Brown took out patents in 1823 and 1826. He proposed to use gunpowder gas as the motive power. His engine was also described in the Mechanics’ Magazine published in London at that time. In the making of his engine he followed the idea of a steam engine, but used the flame of an ignited gas jet to create a vacuum within the cylinder instead of steam. He fitted up an experimental boat with such an engine, and means upon the boat to generate the gas. The boat was then operated upon the Thames. He also succeeded experimentally in adapting his engine to a road carriage. But Brown’s machines were cumbrous, complicated, and difficult to work, and therefore did not come into public use.

About this time (1823), Davy and Faraday reawakened interest in gas engines by their discovery that a number of gases could be reduced to a liquid state, some by great pressure, and others by cold, and that upon the release of the pressure the gases would return to their original volume. In the condensation heat was developed, and in re-expansion it was rendered latent.

Then Wright in 1833 obtained a patent in which he expounded and illustrated the principles of expansion and compression of gas and air, performed in separate cylinders, the production of a vacuum by the explosion and the use of a water jacket around the cylinder for cooling it.
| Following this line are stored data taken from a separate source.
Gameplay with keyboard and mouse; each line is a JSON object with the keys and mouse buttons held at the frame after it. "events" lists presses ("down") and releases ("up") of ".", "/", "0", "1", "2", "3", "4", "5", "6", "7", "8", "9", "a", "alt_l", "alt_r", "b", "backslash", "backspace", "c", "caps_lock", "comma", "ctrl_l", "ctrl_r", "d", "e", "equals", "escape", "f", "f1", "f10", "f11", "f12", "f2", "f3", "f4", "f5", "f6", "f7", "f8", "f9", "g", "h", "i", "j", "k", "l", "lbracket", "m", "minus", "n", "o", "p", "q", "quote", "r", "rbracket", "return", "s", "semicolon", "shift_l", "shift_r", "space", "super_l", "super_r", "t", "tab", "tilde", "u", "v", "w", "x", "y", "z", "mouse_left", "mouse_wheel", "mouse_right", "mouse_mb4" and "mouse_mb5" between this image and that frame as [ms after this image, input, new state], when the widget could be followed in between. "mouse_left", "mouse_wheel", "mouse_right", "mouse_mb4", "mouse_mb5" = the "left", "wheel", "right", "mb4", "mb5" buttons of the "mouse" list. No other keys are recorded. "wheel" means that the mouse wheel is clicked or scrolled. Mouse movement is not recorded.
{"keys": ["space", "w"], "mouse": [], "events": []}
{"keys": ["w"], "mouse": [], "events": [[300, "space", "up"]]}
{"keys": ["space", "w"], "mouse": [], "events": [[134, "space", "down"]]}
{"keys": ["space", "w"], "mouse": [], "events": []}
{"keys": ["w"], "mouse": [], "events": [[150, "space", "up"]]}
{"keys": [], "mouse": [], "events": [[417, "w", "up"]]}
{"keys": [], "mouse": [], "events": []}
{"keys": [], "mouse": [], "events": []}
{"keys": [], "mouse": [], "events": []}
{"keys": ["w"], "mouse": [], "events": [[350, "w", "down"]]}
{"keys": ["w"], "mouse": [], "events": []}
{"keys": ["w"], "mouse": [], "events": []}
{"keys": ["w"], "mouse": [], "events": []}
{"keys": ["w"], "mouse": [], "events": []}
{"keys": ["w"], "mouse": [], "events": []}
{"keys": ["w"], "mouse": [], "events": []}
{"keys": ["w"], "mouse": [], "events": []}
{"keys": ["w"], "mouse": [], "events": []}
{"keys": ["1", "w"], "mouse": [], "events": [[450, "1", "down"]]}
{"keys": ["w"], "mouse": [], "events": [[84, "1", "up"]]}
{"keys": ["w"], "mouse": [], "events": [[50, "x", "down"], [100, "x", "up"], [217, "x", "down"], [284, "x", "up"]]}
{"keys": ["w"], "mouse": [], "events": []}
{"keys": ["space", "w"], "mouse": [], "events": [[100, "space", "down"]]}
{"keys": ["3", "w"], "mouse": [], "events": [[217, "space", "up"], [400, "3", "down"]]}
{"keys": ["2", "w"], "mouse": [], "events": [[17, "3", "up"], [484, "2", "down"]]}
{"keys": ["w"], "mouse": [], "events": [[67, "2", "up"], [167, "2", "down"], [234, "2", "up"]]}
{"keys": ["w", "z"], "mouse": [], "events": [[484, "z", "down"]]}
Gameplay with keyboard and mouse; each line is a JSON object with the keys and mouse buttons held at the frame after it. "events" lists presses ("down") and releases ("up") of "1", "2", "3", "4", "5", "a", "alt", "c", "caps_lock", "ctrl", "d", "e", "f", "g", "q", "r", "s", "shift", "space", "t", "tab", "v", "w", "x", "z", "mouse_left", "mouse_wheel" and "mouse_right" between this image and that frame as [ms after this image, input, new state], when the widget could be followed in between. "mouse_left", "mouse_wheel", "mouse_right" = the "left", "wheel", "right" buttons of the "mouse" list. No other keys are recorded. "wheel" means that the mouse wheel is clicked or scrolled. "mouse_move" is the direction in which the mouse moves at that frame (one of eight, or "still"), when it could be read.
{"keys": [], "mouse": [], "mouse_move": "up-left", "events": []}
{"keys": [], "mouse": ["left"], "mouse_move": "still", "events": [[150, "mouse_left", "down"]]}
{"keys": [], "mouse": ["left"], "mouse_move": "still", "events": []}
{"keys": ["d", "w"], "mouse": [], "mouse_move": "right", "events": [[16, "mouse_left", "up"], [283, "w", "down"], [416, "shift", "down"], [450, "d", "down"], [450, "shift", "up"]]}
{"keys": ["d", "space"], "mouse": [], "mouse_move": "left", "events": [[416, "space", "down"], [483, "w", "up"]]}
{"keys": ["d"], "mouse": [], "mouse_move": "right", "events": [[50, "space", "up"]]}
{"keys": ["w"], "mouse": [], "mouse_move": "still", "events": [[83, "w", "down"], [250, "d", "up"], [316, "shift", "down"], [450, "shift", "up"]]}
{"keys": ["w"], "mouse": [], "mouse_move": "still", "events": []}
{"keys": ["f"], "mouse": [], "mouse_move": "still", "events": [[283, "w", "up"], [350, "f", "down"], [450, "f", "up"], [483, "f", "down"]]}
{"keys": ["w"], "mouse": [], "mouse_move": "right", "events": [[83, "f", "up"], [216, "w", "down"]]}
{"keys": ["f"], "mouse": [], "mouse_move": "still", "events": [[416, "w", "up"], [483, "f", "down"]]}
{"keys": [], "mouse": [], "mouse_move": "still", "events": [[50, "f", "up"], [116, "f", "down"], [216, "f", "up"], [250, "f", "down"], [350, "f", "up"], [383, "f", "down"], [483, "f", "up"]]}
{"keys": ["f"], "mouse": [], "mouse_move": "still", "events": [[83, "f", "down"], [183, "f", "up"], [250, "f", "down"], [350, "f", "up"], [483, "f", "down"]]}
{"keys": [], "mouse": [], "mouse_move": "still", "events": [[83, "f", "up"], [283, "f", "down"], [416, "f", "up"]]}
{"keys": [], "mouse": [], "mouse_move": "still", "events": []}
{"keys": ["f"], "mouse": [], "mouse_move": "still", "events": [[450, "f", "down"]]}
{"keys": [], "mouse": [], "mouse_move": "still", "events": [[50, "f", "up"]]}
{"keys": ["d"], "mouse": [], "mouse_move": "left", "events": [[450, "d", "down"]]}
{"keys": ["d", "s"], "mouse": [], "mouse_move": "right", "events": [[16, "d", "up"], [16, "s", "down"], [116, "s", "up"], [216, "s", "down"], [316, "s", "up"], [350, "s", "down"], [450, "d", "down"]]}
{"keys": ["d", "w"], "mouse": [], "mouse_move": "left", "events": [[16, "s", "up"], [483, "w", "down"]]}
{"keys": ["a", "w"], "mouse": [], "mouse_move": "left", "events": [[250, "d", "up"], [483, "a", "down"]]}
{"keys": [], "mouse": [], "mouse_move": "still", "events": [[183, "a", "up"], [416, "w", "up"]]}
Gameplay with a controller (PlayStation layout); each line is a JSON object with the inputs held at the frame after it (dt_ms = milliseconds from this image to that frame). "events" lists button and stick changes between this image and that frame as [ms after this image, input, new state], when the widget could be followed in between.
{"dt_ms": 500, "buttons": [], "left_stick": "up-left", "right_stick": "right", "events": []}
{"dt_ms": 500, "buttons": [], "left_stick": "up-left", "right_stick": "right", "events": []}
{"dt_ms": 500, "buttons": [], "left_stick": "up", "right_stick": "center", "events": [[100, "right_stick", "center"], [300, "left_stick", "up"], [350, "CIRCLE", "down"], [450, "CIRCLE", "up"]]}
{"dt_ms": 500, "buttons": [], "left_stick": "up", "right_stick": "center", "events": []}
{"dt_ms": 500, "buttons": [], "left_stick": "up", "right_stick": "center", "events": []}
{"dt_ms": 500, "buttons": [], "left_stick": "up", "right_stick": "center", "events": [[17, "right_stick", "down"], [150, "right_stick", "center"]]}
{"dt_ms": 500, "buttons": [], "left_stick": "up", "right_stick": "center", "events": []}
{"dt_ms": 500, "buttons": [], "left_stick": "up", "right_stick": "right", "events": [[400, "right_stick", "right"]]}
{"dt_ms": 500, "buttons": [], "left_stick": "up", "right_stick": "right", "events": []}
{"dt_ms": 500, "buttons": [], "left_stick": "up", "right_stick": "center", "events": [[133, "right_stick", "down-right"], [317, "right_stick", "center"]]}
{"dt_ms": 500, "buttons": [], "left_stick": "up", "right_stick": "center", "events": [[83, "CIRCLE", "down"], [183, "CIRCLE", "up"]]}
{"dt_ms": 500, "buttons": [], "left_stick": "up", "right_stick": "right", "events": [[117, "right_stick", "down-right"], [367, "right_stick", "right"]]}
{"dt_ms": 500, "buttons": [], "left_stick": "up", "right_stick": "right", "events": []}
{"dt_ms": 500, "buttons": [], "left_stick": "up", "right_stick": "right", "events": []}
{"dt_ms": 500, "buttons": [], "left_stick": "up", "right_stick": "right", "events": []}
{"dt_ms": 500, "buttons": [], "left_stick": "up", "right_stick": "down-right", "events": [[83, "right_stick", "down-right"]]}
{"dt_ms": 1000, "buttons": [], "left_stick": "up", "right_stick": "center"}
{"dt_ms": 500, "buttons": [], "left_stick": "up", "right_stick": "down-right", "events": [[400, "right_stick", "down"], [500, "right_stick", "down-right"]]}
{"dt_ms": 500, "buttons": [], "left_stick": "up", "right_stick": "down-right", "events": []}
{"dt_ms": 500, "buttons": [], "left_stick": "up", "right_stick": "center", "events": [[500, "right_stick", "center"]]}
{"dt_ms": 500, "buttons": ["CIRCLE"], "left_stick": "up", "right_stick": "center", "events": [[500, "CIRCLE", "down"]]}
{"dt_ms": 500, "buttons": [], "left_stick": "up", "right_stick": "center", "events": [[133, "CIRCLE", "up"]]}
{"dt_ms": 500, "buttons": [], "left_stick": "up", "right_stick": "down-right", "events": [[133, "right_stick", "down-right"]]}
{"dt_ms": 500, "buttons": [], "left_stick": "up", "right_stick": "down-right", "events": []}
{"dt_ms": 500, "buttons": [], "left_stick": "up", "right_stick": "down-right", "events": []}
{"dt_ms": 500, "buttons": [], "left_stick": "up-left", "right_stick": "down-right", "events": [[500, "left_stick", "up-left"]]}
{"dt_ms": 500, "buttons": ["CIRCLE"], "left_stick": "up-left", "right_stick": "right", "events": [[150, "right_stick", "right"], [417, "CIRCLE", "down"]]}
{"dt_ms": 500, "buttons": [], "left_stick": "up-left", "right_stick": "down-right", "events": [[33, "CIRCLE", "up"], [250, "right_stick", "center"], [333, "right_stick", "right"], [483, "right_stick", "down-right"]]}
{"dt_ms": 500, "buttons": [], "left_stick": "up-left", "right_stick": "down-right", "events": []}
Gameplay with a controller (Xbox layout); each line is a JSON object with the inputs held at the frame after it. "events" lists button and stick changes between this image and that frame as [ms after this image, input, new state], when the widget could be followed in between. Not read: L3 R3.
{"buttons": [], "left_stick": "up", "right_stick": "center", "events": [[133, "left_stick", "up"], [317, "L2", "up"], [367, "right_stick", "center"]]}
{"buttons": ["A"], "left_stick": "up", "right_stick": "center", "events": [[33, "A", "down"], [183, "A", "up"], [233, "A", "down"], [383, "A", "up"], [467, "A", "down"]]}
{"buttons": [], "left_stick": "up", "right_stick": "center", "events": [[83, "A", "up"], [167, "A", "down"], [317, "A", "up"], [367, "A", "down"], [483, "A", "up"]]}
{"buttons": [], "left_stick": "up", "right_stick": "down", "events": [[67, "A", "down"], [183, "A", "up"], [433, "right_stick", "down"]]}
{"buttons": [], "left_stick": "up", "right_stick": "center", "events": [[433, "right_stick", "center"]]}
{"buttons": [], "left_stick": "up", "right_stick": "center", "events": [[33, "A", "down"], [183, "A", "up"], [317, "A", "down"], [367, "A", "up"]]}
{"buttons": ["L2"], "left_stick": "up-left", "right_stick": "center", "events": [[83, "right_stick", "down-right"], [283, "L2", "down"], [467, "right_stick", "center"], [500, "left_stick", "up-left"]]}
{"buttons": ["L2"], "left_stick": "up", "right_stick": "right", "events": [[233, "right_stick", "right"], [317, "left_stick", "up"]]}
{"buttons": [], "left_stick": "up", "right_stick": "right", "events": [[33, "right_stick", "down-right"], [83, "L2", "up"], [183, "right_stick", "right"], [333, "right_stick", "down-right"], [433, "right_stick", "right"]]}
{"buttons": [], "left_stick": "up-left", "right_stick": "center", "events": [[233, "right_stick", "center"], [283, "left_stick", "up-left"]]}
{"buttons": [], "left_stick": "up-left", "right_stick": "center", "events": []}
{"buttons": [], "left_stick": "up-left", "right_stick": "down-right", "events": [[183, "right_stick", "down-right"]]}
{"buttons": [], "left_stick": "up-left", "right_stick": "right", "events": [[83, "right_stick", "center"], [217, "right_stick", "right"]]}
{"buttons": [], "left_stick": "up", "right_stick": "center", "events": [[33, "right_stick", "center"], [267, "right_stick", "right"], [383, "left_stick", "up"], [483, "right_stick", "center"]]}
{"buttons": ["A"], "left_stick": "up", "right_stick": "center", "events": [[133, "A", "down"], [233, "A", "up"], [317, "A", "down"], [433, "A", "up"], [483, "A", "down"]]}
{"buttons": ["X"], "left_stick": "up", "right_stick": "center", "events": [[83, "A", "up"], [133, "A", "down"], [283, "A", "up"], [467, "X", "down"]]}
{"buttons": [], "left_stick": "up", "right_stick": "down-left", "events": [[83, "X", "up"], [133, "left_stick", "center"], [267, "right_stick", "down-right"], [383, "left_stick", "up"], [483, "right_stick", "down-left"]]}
For William Burdett, in 1838, is claimed the honour of having been the first to invent the means of compressing the gas and air previous to the explosion, substantially the same as adopted in gas engines of the present day.

The defects found in gas engines thus far were want of proper preliminary compression, then in complete expansion, and finally loss of heat through the walls.

Some years later, Lenoir, a Frenchman, invented a gas engine of a successful type, of which three hundred in 1862 were in use in France. It showed what could be accomplished by an engine in which the fuel was introduced and fired directly in the piston cylinder. Its essential features were a cylinder into which a mixture of gas and air was admitted at atmospheric pressure, which was maintained until the piston made half its stroke, when the gas was exploded by an electric spark. A wheel of great weight was hung upon a shaft which was connected to the piston, and which weight absorbed the force suddenly developed by the explosion, and so moderated the speed. Another object of the use of the heavy wheel was to carry the machine over the one-half of the period in which the driving power was absent.

Hugon, another eminent French engineer, invented and constructed a gas engine on the same principle as Lenair’s.

About this time (1850-60) M. Beau de Rohes, a French engineer, thoroughly investigated the reasons of the uneconomical working of gas motors, and found that it was due to want of sufficient compression of the gas and air previous to explosion, incomplete expansion and loss of heat through the walls of the cylinder, and he was the first to formulate a “cycle” of operations necessary to be followed in order to render a gas engine efficient. They related to the size and dimensions of the cylinder; the maximum speed of the piston; the greatest possible expansion, and the highest pressure obtainable at the beginning of the act of expansion. The study and application of these conditions created great advancements in gas engines.